→ **DIRECTIVE**
Filter the material below so that only lines containing "Courtyard" remain.

******************************

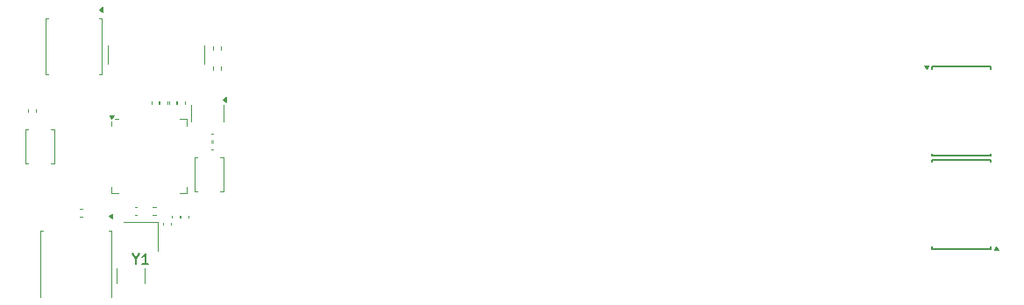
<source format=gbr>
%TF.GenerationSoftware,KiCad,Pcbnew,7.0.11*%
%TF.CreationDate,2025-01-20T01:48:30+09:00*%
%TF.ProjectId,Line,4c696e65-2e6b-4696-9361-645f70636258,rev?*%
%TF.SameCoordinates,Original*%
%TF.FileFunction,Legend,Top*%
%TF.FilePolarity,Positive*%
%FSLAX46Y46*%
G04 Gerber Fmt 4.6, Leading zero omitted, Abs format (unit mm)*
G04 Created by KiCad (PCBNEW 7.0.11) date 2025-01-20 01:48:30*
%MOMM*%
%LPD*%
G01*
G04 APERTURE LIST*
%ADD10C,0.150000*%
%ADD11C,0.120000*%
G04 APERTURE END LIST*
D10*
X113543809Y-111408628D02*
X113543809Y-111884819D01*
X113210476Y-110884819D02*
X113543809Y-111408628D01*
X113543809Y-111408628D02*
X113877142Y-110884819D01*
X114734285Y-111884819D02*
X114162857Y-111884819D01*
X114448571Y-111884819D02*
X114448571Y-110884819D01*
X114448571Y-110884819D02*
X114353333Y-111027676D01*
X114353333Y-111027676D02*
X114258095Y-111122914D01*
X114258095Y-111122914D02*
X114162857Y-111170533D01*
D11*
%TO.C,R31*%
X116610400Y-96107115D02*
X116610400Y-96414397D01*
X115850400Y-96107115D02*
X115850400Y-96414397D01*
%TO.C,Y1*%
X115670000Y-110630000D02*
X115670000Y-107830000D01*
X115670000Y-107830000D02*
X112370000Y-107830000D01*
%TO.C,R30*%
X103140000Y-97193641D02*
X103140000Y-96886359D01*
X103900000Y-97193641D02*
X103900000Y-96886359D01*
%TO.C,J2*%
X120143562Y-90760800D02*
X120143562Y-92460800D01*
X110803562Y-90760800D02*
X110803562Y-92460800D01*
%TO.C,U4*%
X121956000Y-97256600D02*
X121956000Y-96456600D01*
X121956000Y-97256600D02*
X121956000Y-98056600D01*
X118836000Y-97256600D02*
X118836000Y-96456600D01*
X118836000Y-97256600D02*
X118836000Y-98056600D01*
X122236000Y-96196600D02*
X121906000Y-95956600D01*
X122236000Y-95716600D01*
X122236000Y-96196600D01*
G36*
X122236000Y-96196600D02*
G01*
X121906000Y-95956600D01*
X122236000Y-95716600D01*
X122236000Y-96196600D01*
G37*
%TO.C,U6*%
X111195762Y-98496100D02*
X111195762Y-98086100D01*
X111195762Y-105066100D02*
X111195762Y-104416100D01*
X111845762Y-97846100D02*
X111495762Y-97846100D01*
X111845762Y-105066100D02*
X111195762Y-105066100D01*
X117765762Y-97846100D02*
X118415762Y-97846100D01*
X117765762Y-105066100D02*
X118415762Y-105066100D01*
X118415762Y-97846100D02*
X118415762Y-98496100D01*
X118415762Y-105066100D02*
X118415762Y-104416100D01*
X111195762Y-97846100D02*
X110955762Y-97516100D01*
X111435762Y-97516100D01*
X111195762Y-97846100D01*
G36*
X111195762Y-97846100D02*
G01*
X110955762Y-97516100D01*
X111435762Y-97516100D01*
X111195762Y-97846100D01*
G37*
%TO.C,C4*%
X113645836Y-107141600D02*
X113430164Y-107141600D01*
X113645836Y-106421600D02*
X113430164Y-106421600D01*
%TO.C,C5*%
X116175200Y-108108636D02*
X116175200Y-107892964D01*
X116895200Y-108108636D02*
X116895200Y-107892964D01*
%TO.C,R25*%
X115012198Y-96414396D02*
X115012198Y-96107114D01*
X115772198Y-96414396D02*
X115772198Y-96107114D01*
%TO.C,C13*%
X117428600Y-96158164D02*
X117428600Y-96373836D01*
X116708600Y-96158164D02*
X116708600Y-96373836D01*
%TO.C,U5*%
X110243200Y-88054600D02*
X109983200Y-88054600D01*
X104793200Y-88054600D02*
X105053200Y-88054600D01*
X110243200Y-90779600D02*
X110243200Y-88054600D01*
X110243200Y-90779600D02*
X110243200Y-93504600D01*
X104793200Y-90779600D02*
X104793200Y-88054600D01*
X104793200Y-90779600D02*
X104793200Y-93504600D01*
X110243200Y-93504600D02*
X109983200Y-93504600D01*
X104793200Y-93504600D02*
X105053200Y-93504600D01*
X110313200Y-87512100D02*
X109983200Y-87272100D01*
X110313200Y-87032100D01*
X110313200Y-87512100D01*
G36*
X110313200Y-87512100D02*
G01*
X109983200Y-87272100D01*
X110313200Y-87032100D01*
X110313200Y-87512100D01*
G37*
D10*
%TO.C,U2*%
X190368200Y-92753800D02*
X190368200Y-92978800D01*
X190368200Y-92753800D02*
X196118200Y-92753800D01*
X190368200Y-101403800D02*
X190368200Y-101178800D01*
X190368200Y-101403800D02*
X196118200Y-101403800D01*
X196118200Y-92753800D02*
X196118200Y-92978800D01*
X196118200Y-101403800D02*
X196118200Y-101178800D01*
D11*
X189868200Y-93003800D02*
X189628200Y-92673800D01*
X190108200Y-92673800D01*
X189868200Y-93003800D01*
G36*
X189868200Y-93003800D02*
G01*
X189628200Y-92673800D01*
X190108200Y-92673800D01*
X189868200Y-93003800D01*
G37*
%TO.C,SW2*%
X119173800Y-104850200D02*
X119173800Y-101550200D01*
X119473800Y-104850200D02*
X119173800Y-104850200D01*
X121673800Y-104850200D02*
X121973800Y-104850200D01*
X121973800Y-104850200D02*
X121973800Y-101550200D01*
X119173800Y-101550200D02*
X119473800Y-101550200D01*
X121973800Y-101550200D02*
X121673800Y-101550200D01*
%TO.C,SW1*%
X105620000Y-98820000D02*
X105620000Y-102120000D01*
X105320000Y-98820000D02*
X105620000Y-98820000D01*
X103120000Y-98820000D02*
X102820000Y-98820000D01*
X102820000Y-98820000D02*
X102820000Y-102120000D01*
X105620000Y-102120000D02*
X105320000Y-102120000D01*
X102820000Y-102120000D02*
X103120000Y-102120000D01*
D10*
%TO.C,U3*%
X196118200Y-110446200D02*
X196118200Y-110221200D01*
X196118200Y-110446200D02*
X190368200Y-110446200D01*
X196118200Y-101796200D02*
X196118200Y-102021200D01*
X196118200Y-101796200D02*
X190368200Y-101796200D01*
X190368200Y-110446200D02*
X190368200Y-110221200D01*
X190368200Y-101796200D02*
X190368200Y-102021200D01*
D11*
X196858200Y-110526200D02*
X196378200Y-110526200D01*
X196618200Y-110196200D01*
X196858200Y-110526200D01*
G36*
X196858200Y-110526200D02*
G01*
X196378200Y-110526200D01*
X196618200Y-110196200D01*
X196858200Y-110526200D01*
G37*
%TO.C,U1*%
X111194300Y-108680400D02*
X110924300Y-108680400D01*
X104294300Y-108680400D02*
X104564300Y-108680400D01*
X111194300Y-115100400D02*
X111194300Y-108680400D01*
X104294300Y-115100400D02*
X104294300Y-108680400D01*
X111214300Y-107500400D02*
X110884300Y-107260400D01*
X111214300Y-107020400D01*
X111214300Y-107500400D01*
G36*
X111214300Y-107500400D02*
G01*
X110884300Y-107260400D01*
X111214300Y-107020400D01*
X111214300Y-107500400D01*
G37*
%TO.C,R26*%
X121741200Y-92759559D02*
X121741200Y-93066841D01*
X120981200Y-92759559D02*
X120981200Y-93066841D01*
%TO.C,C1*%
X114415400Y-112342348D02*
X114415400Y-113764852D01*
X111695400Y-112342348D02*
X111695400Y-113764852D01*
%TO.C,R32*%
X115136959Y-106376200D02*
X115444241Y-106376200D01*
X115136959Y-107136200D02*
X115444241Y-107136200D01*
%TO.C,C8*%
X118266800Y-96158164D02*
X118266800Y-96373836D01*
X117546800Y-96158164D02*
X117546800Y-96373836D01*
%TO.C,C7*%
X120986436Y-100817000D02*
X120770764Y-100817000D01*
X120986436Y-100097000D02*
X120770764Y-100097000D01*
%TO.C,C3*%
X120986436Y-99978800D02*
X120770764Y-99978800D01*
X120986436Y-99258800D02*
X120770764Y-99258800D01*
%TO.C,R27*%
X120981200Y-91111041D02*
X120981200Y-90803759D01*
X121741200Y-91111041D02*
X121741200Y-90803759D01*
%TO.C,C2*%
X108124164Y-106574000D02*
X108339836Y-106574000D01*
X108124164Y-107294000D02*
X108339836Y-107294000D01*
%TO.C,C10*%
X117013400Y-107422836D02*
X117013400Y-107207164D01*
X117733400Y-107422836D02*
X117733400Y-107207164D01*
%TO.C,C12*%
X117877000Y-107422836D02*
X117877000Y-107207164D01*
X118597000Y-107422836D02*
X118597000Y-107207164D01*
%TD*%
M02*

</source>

******************************

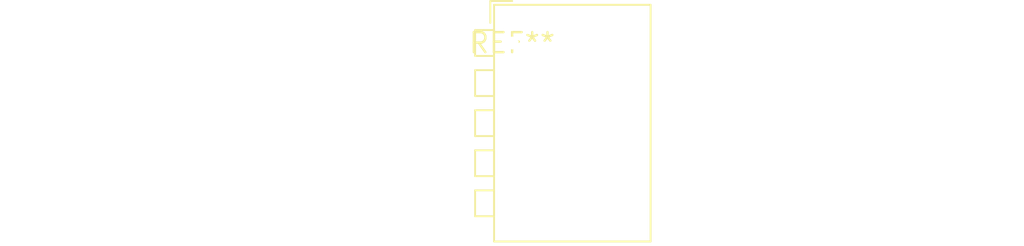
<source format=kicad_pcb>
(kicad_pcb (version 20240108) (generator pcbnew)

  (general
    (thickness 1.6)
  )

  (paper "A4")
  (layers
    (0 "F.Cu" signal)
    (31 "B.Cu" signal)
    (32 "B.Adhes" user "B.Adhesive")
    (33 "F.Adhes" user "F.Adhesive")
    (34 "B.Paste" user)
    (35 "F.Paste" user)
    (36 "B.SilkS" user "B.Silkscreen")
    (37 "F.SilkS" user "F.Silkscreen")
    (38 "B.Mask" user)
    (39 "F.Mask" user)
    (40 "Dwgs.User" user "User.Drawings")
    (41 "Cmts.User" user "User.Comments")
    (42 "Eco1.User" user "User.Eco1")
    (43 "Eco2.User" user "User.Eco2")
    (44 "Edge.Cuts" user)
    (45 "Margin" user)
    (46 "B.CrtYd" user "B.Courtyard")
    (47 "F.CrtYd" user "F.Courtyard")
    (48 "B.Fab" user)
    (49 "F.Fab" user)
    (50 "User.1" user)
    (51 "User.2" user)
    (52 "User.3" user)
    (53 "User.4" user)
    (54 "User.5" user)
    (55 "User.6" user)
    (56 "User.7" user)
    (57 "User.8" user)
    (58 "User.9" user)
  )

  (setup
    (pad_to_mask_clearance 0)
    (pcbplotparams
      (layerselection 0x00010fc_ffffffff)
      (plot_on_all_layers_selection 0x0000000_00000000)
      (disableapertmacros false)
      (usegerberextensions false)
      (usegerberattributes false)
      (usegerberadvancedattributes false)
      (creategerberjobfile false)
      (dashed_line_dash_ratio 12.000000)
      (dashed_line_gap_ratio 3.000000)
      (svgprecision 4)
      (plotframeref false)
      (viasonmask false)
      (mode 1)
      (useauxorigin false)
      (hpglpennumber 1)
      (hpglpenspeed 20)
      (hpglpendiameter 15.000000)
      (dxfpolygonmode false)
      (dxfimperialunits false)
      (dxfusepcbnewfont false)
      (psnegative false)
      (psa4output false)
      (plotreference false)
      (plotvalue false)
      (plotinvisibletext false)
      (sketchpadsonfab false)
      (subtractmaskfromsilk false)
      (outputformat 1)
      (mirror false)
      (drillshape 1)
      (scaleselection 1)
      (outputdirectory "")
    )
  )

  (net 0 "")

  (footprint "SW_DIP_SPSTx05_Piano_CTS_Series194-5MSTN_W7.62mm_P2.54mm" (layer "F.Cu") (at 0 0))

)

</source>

******************************

→ **RESPONSE FOR THIS EXERCISE**
    (46 "B.CrtYd" user "B.Courtyard")
    (47 "F.CrtYd" user "F.Courtyard")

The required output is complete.